Limited to 3500 numbered copies signed by Clapton and Blake of which this is number 1463.
Two volumes: Quarto (11 7/8 x 8 3/8 inches; 302 x 213 mm.) in quarter leather over illustrated boards, and octavo (8 1/4 x 5 7/8 inches; 211 x 149 mm.) in illustrated boards. , 125, ; , [2, blank], 58 pp. Lavishly color illustrated throughout. With accompanying two CDs and all called-for ephemera. Housed within publisher's deluxe clamshell box. An immaculate copy, very fine. Housed in the original cardboard shipping carton.
A celebration in art and words of the greatest guitarist of our generation on the occasion of the twenty-four concerts at the Royal Albert Hall that climaxed Clapton's 1990-1991 Grand Tour. In scrapbook/collage/multi-media form by Blake, one of the twentieth century's greatest pop artists, and with a separate, appreciative essay by Taylor, one of pop music's most respected journalists, press agent for The Beatles, and close friend to so many of its luminaries.
Sir Peter Thomas Blake (b. 1932, is an English pop artist, best known for his album cover design for The Beatles' classic, Sgt. Pepper's Lonely Hearts Club Band. "During the late 1950s, Blake became one of the best known British pop artists. His paintings from this time included imagery from advertisements, music hall entertainment, and wrestlers, often including collaged elements. Blake was included in group exhibitions at the Institute of Contemporary Arts and had his first one person exhibitions in 1960. It was with the 'Young Contemporaries' exhibition of 1961 where he was exhibited alongside David Hockney and R.B. Kitaj that he was first identified with the emerging British Pop Art movement.
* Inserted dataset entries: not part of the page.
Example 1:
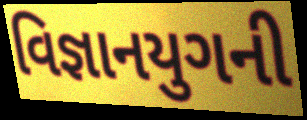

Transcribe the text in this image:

વિજ્ઞાનયુગની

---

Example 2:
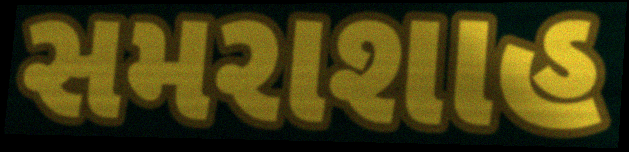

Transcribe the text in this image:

સમરાશાહ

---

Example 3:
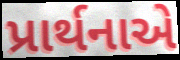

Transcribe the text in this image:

પ્રાર્થનાએ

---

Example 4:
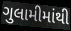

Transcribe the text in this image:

ગુલામીમાંથી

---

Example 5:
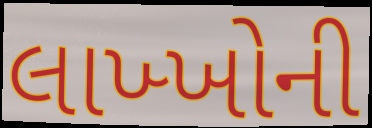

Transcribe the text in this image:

લાખ્ખોની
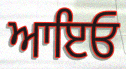
ਆਇਓ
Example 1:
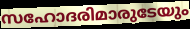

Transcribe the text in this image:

സഹോദരിമാരുടേയും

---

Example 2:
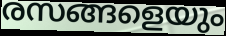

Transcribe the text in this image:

രസങ്ങളെയും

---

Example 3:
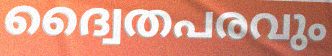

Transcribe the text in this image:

ദ്വൈതപരവും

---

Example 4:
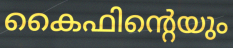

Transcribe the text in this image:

കൈഫിന്റെയും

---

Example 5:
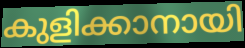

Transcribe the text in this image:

കുളിക്കാനായി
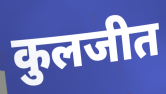
कुलजीत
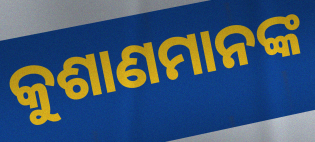
କୁଶାଣମାନଙ୍କ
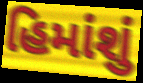
હિમાંશું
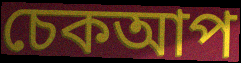
চেকআপ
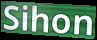
Sihon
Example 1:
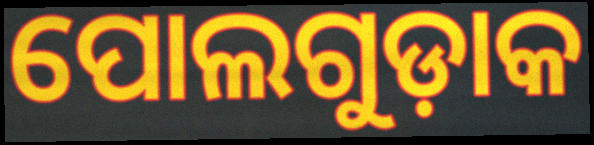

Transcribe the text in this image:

ପୋଲଗୁଡ଼ାକ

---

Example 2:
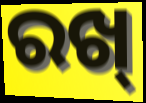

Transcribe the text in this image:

ରଖ୍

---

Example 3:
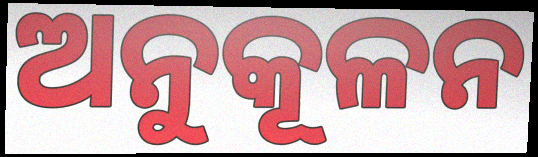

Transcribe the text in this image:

ଅନୁକୂଳନ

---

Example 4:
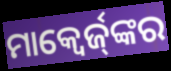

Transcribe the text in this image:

ମାକ୍ୱେର୍ଜ୍‌ଙ୍କର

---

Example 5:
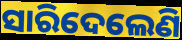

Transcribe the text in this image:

ସାରିଦେଲେଣି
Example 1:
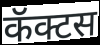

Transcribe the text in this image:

कॅक्टस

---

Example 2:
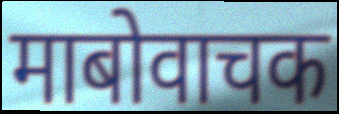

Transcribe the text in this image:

माबोवाचक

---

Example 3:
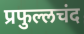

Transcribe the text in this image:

प्रफुल्लचंद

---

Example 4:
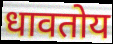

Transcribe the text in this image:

धावतोय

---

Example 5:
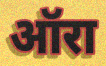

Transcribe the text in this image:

ऑरा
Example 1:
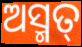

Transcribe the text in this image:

ଅସ୍ମତ୍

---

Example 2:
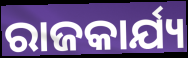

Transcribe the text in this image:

ରାଜକାର୍ଯ୍ୟ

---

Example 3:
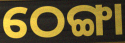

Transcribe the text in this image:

ଠେଙ୍ଗା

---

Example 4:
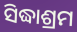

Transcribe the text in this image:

ସିଦ୍ଧାଶ୍ରମ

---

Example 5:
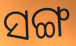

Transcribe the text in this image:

ସଙ୍ଗ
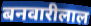
बनवारीलाल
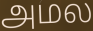
அமல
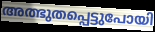
അത്ഭുതപ്പെട്ടുപോയി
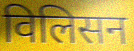
विलिसन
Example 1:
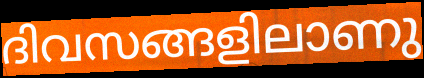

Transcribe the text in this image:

ദിവസങ്ങളിലാണു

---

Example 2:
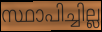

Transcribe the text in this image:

സ്ഥാപിച്ചില്ല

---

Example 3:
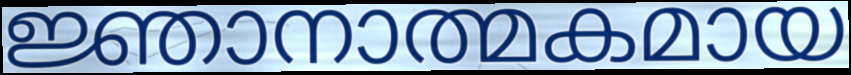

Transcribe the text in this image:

ജ്ഞാനാത്മകമായ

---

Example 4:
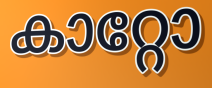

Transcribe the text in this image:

കാറ്റോ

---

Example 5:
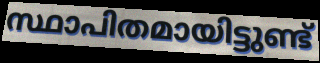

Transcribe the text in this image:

സ്ഥാപിതമായിട്ടുണ്ട്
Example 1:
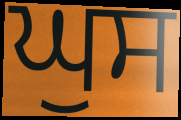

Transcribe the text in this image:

ਘੁਸ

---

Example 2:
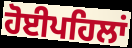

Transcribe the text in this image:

ਹੋਈਪਹਿਲਾਂ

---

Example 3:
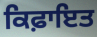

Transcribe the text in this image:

ਕਿਫ਼ਾਇਤ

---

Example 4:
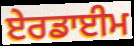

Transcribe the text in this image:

ਏਰਡਾਈਮ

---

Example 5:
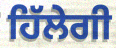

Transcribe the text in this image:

ਹਿੱਲੇਗੀ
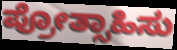
ಪ್ರೋತ್ಸಾಹಿಸು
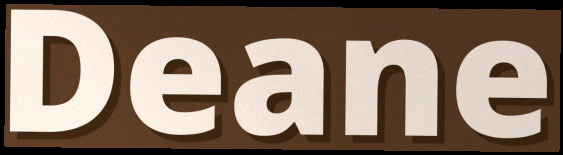
Deane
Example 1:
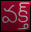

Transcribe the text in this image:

వక్త్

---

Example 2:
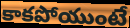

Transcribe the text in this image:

కాకపోయుంటే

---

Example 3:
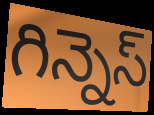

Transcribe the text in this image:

గిన్నెస్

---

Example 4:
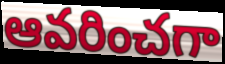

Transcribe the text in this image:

ఆవరించగా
Blake won the (1961) John Moores junior award for his work Self Portrait with Badges. He first came to wider public attention when, along with Pauline Boty, Derek Boshier and Peter Phillips, he featured in Ken Russell's film on pop art, Pop Goes the Easel, which was broadcast on BBC television in 1962. From 1963 Blake was represented by Robert Fraser which placed him at the centre of swinging London and brought him into contact with leading figures of popular culture" (Wikipedia).
British journalist Derek Taylor (1932-1997) was the first to give The Beatles a rave review in a mainstream newspaper. Becoming close with the group and its manager, Brian Epstein, he soon took charge of all Beatles' press relations. George Harrison's song Blue Jay Way was written during his 1967 visit to California, on a foggy night waiting for buddy Derek Taylor and his wife to come visit ("There's a fog upon L.A. / And my friends have lost their way"). He handled press for The Beach Boys, The Byrds, and many others, including Harry Nilsson. In 1967, he co-conceived and co-produced the Monterey Pop Festival.
Ephemera: Backstage Pass; "Badge" badge; Four (4) E.C. guitar picks: tortoise, red, turquoise, and black; One (1) Ernie Ball custom gauge guitar string in original packaging. All within the Blake-illustrated envelope as issued.
With a facsimile inscriptions from Clapton to Blake on the title page and from George Harrison (with flower drawing) to Blake on the copyright page.
CDs: Eighteen (18) live recordings from the Royal Albert Hall, London 1990-1991, with guests Buddy Guy, Robert Cray, Phil Collins, and the National Philharmonic Orchestra.